Les provinces les plus populeuses du pays sont également celles où le plus de condamnations ont été dénombrées : l’Ontario (86), le Québec (57), la Colombie-Britannique (30) et l’Alberta (23), alors que la plus petite province du pays, l’Île-du-Prince-Édouard, ne compte qu’une accusation et aucune condamnation.

Peu d’améliorations en 20 ans

De nombreuses histoires d’entraîneurs et de personnes en position d’autorité abusant d’athlètes ont été au cœur de l’actualité récente, au pays comme ailleurs.

Aux États-Unis, l’affaire du médecin de l’équipe nationale Larry Nassar a ébranlé le monde de la gymnastique jusque dans ses fondations, tandis qu’au Canada, de nombreux entraîneurs des équipes olympiques ont fait ou font face aux tribunaux pour divers méfaits sexuels envers leurs athlètes, y compris l’entraîneur de l’équipe nationale junior féminine de ski alpin Bertrand Charest, condamné à 12 ans de prison en 2017 pour inconduite sexuelle et agression, et ceux de l’équipe nationale de gymnastique Dave Brubaker et Michel Arsenault.

Dave Brubaker (à droite) en compagnie de son avocat Patrick Ducharme

Dave Brubaker (à droite) en compagnie de son avocat Patrick Ducharme

Photo : The Canadian Press / Geoff Robins

Dave Brubaker a plaidé non coupable, en octobre, à des accusations d'agression sexuelle, tandis que Michel Arsenault a été arrêté à son domicile d'Edmonton le 16 mai 2018. Il fait face à quatre chefs d'accusation pour agressions sexuelles et trois autres pour voies de fait pour des gestes commis à l'endroit de six victimes à Montréal à la fin des années 1980 et au début des années 1990.

Michel Arsenault

Michel Arsenault

Photo : Radio-Canada

Il y a 23 ans déjà, les révélations de Sheldon Kennedy sur les abus de l’instructeur de hockey Graham James ont choqué les Canadiens.

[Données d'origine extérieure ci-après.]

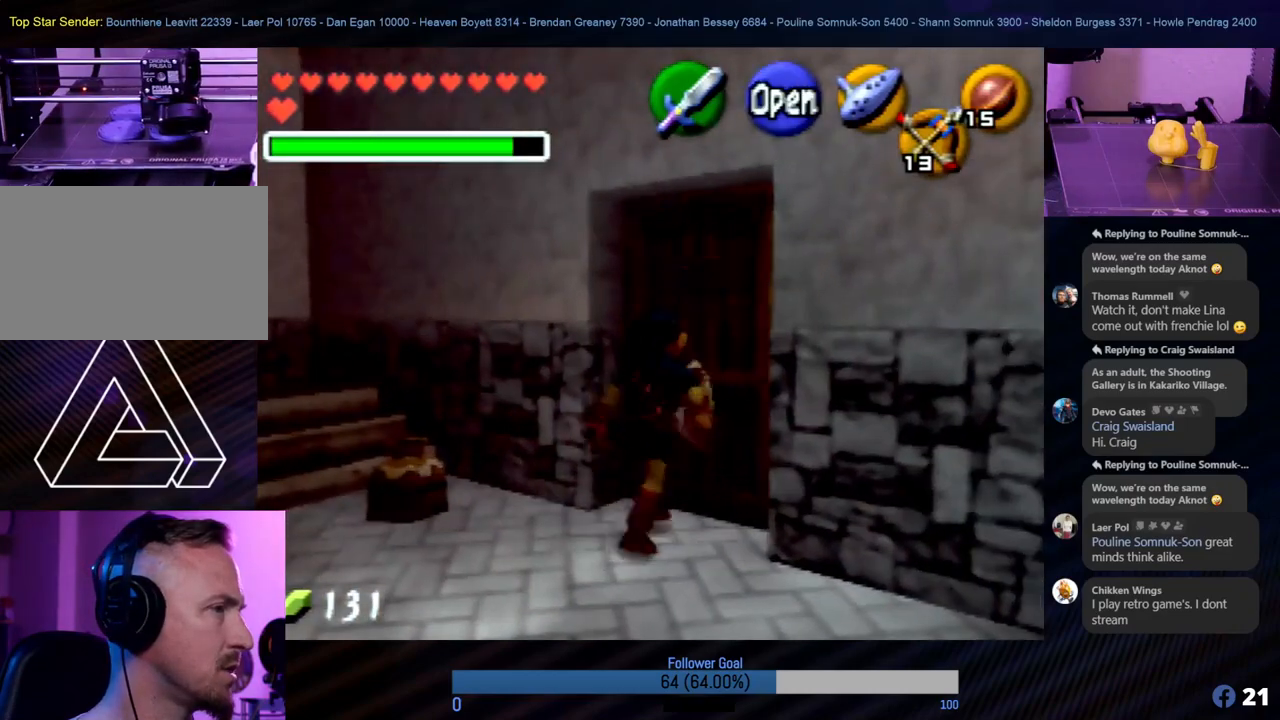
{"buttons": [], "left_stick": "center", "events": [[85, "left_stick", "center"], [102, "B", "up"], [186, "B", "down"], [304, "B", "up"], [371, "B", "down"], [456, "B", "up"]]}
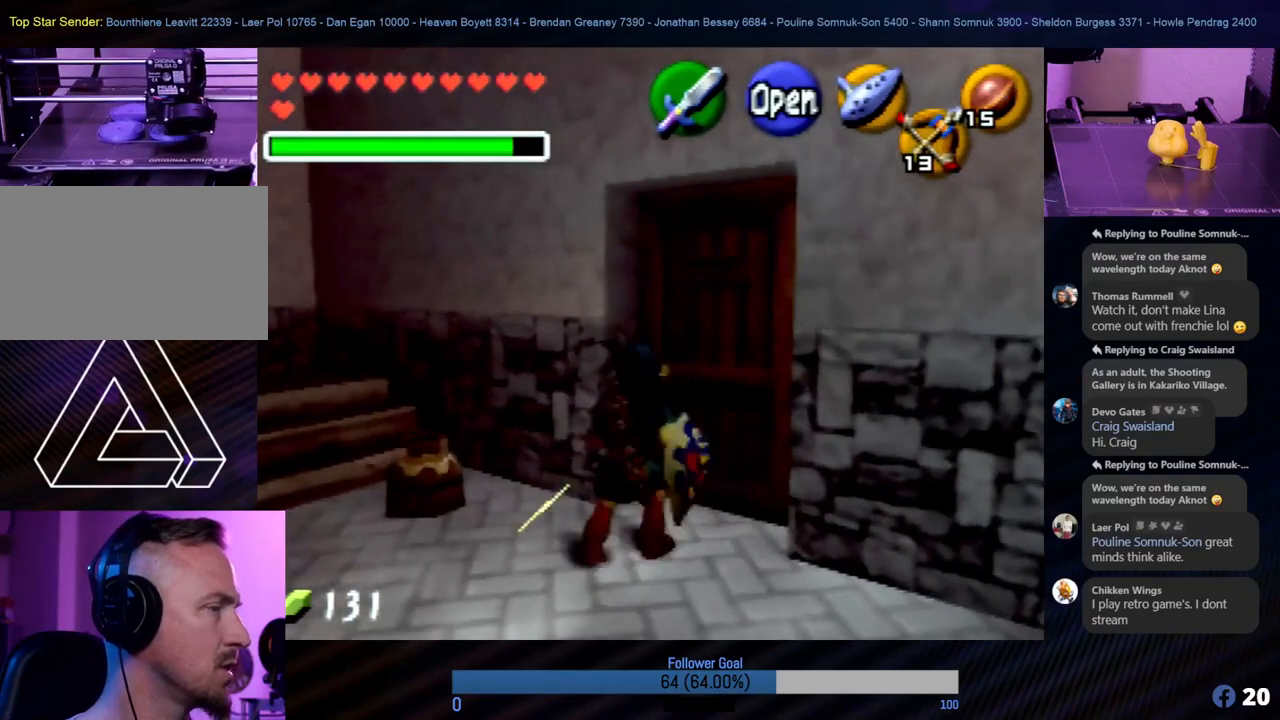
{"buttons": [], "left_stick": "center", "events": [[186, "A", "down"], [304, "A", "up"], [388, "A", "down"], [456, "A", "up"]]}
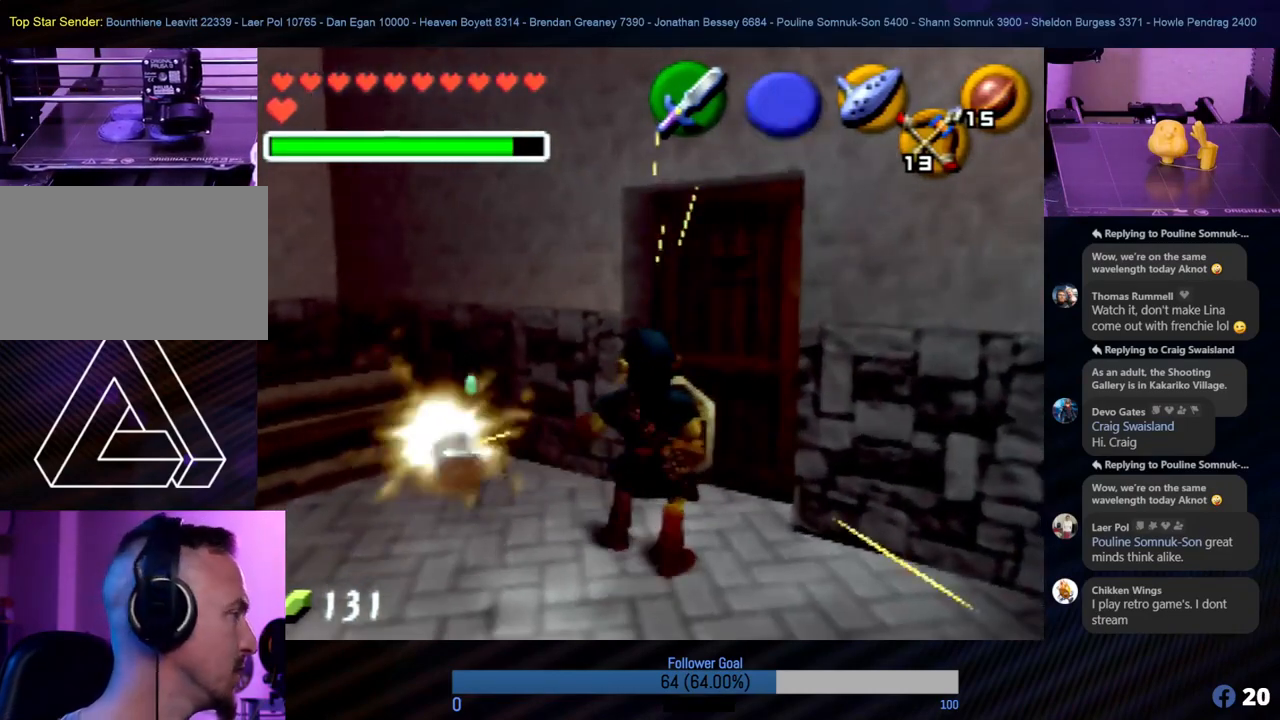
{"buttons": [], "left_stick": "up-right", "events": [[17, "A", "down"], [68, "A", "up"], [135, "left_stick", "right"], [186, "A", "down"], [287, "left_stick", "up-right"], [456, "A", "up"]]}
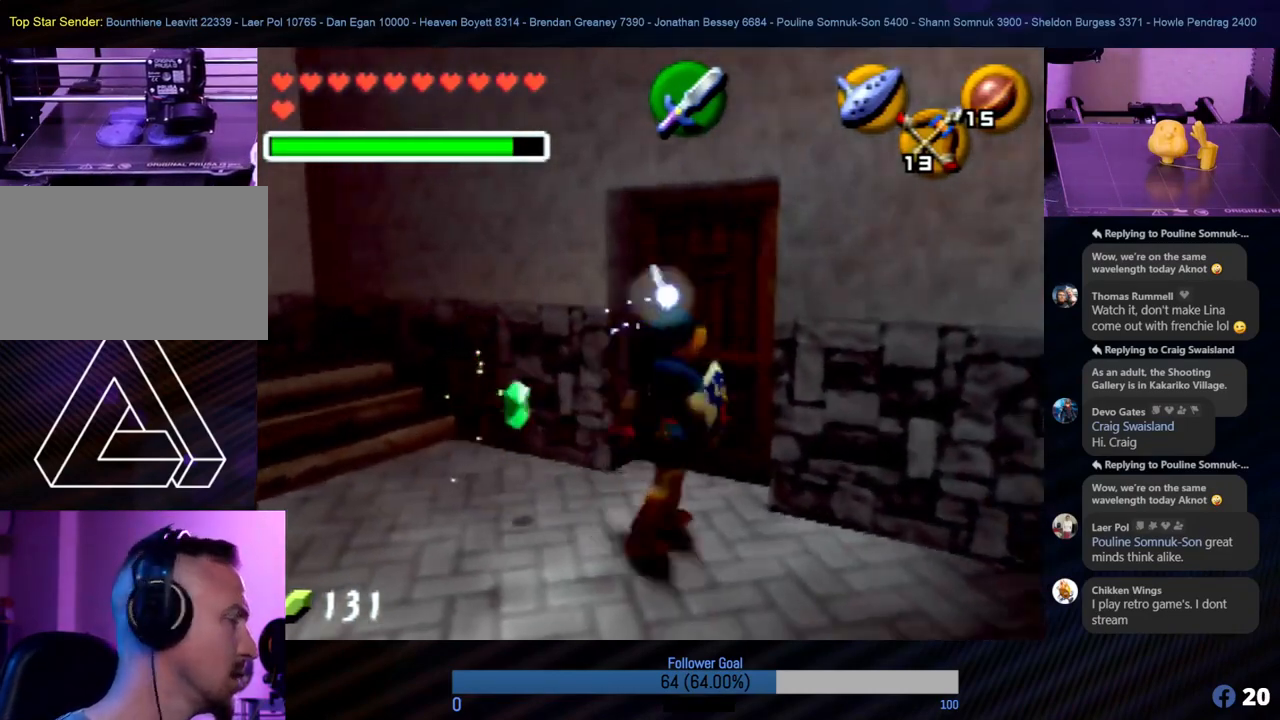
{"buttons": [], "left_stick": "up-left", "events": [[51, "A", "down"], [118, "A", "up"], [236, "A", "down"], [287, "A", "up"], [321, "left_stick", "up"], [489, "left_stick", "up-left"]]}
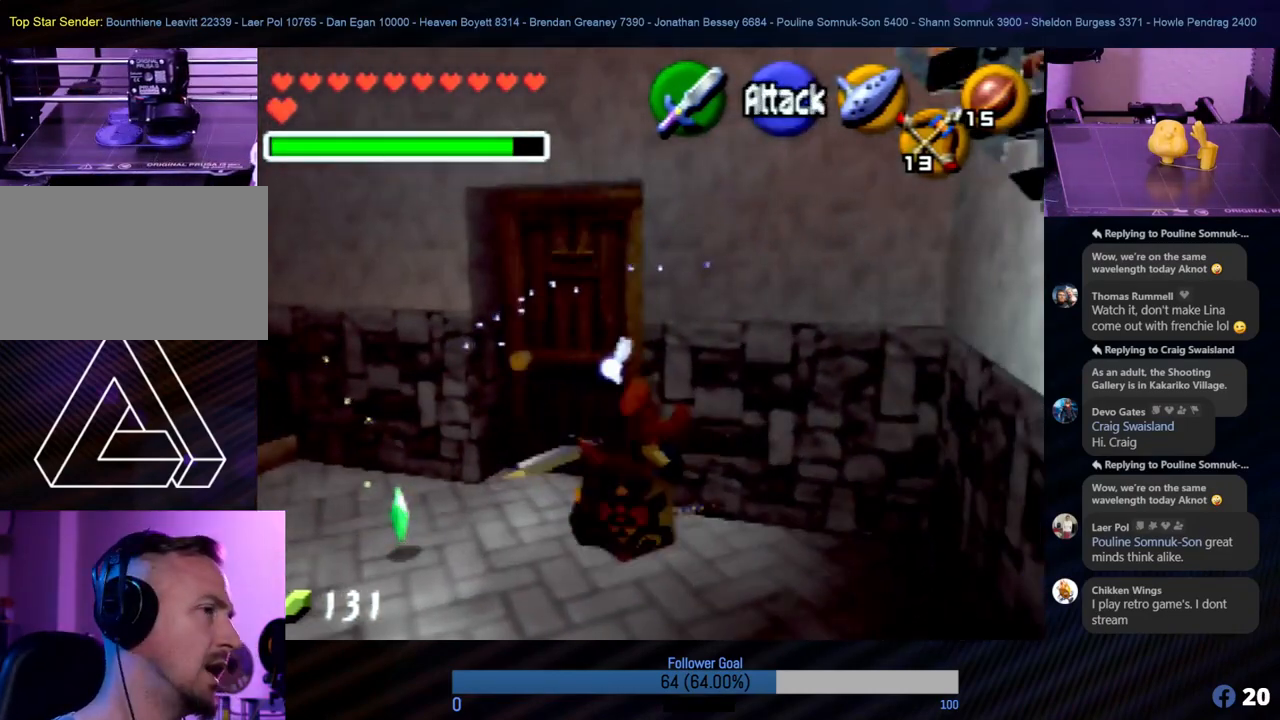
{"buttons": [], "left_stick": "up", "events": [[287, "left_stick", "up"]]}
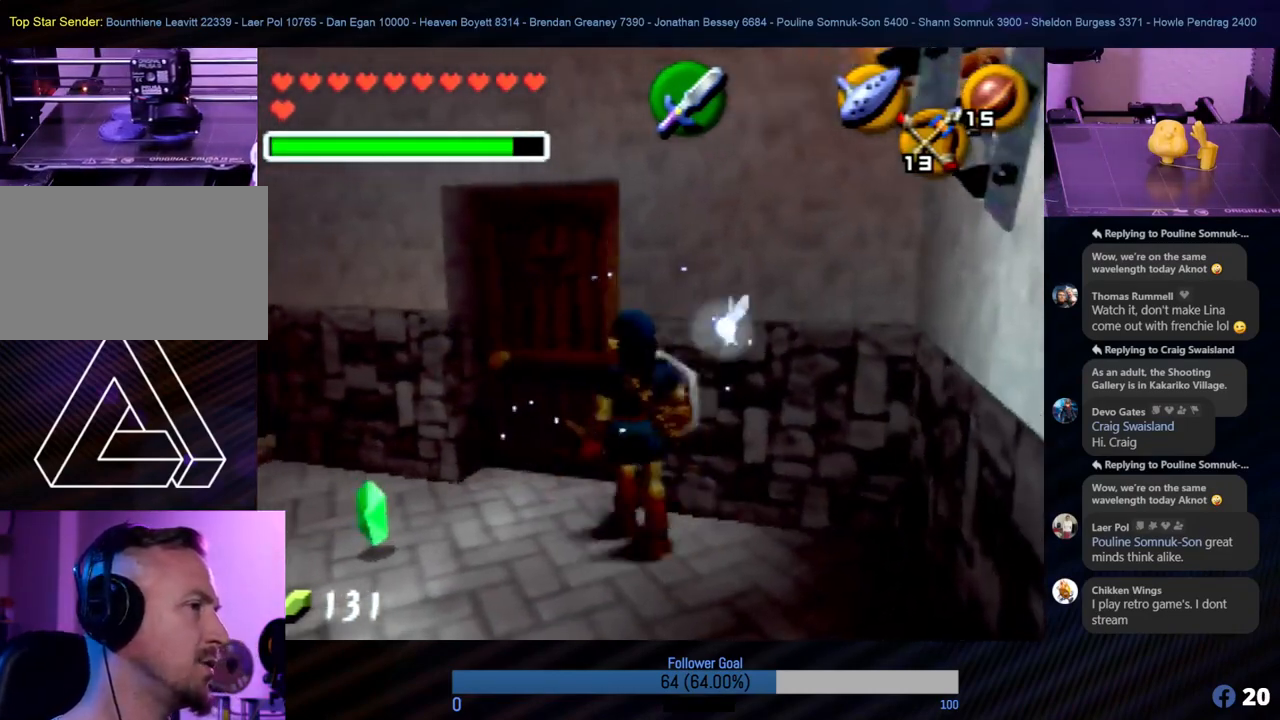
{"buttons": [], "left_stick": "up", "events": [[152, "left_stick", "up-left"], [270, "A", "down"], [337, "left_stick", "up-right"], [371, "A", "up"], [438, "left_stick", "up"], [472, "A", "down"], [489, "A", "up"]]}
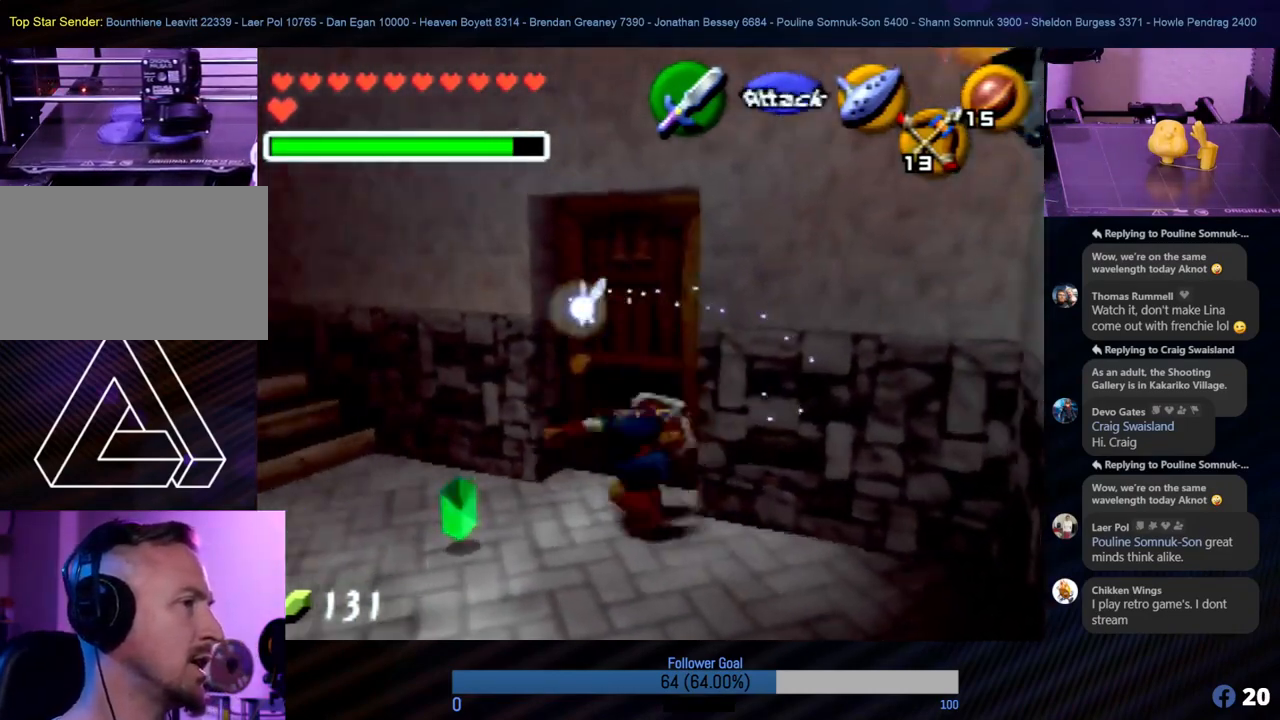
{"buttons": [], "left_stick": "up-right", "events": [[135, "A", "down"], [169, "A", "up"], [253, "A", "down"], [253, "left_stick", "up-right"], [320, "A", "up"], [438, "A", "down"], [455, "A", "up"]]}
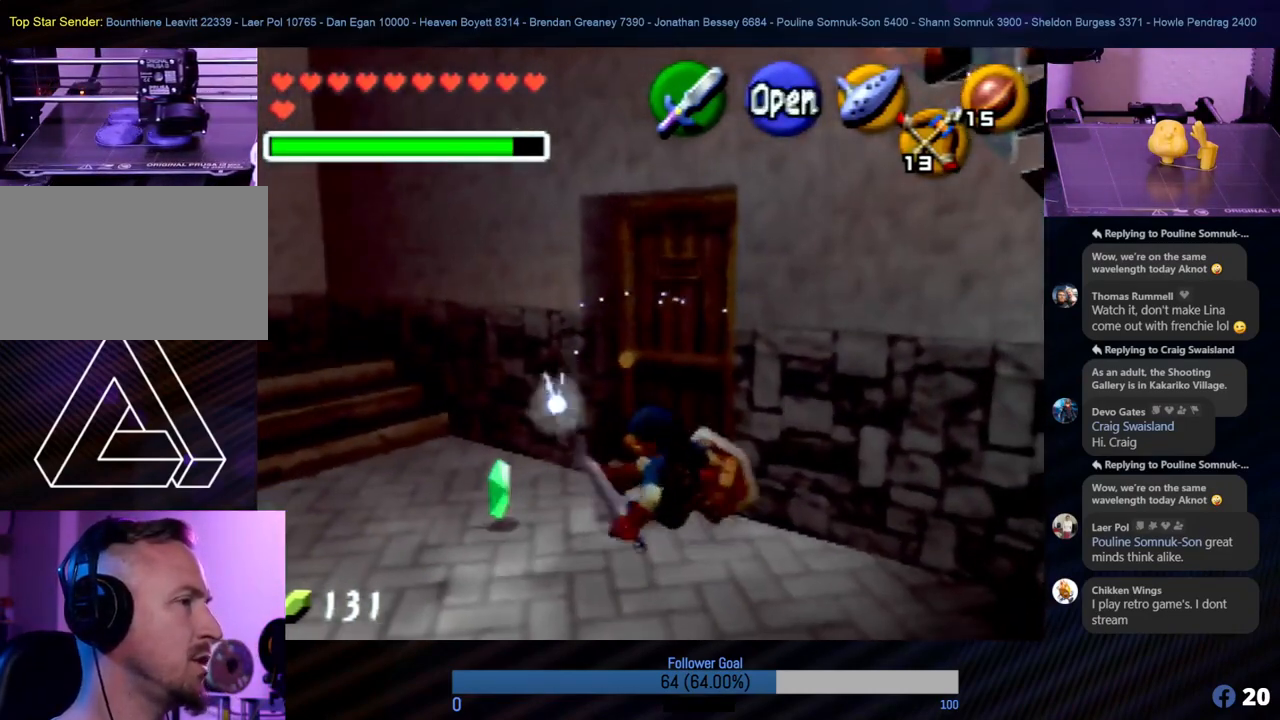
{"buttons": [], "left_stick": "up", "events": [[67, "A", "down"], [135, "A", "up"], [354, "left_stick", "up"]]}
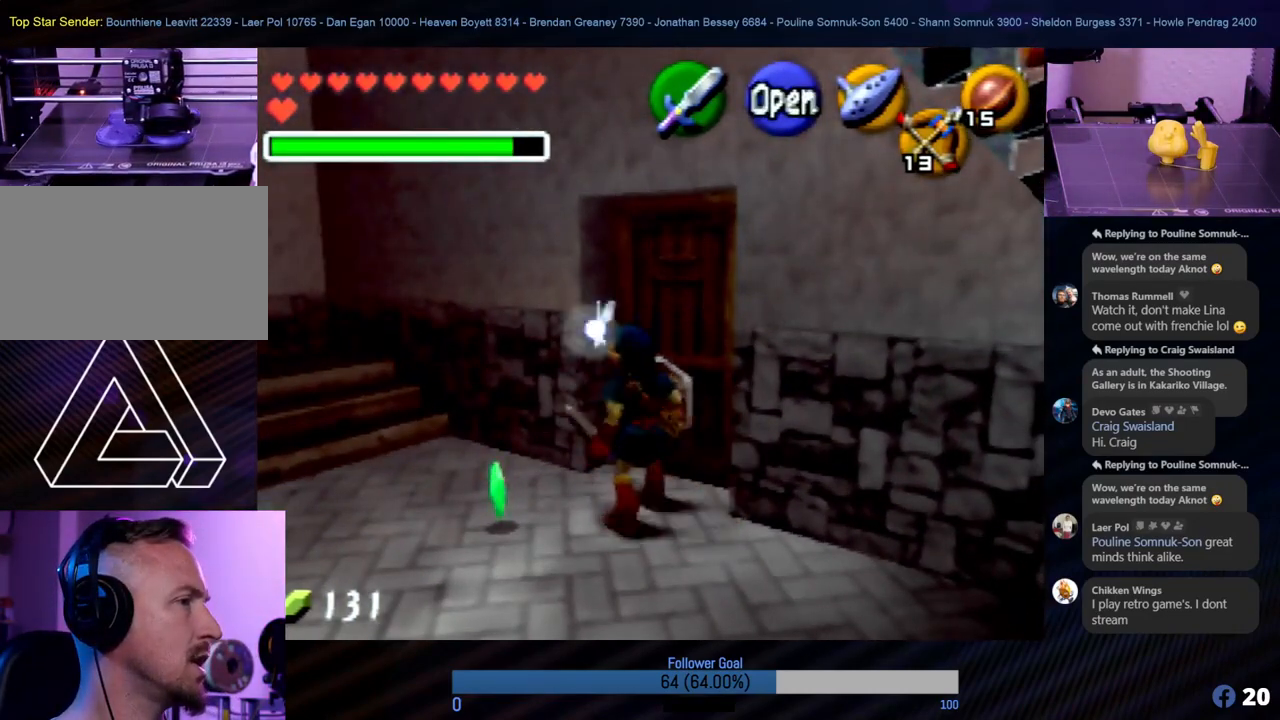
{"buttons": [], "left_stick": "up-right", "events": [[202, "left_stick", "up-right"]]}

En 1997, James a plaidé coupable d’avoir agressé deux de ses joueurs des centaines de fois. Après sa sortie de prison en 2001, il a avoué avoir fait quatre autres victimes, dont l’ancienne étoile de la Ligue nationale Theoren Fleury.

Ce qui a été la première histoire largement publicisée d’un entraîneur abusant de ses athlètes devait entraîner des changements au Canada. De nombreuses voix se sont alors fait entendre afin que les organisations sportives se dotent de réglementations plus serrées et plus sécuritaires pour les jeunes et pour que les différents paliers sportifs facilitent d’éventuelles plaintes.

Toutefois, peu de choses ont changé depuis.

Les organisations sportives nationales ont connu des difficultés à instaurer des règles uniformes et accessibles pour protéger les athlètes. Les clubs amateurs en ont eu davantage.

« On a vraiment de la difficulté [à définir] au niveau du sport, entre autres, le modus operandi [des prédateurs]. Des études, on n’en a pas vraiment. Donc, c'est difficile de comprendre qui est ce type de personnes et quelle est leur stratégie. On a quelques histoires notamment de Sheldon Kennedy et d’autres victimes qui ont partagé leurs expériences. On sait quelques éléments à ce niveau-là, mais ça reste anecdotique », explique Sylvie Parent.

« Ce qu’on sait, poursuit-elle, c'est que les organisations sportives peinent à se démener dans ce dossier-là. C'est extrêmement difficile pour eux. On en a vraiment eu des échos dans les recherches qu'on a faites au Québec. Il manque de soutien et manquait de ressources pour pouvoir gérer le dossier, il manque de compétences clairement là-dedans. On ne peut pas leur en vouloir jusqu’à un certain point. Ça prend clairement une entité indépendante appuyée sur la recherche qui pourrait permettre d'avoir une politique, globale, unique pour tous les sports. »

Sylvie Parent,  professeure titulaire au département d’éducation physique de l’Université Laval

Sylvie Parent, professeure titulaire au département d’éducation physique de l’Université Laval

Photo : Radio-Canada

Vers un registre national des entraîneurs

Les experts interrogés relèvent quelques facteurs qui permettent à des prédateurs sexuels de continuer de sévir. Les organisations se concentrent trop sur le succès sportif et sur les victoires, soulignent-ils, pendant qu’elles ignorent les signaux d’avertissement entourant les entraîneurs problématiques. Les organisations locales sont également laissées à elles-mêmes pour développer et mettre en œuvre des processus de sélection plus sécuritaires.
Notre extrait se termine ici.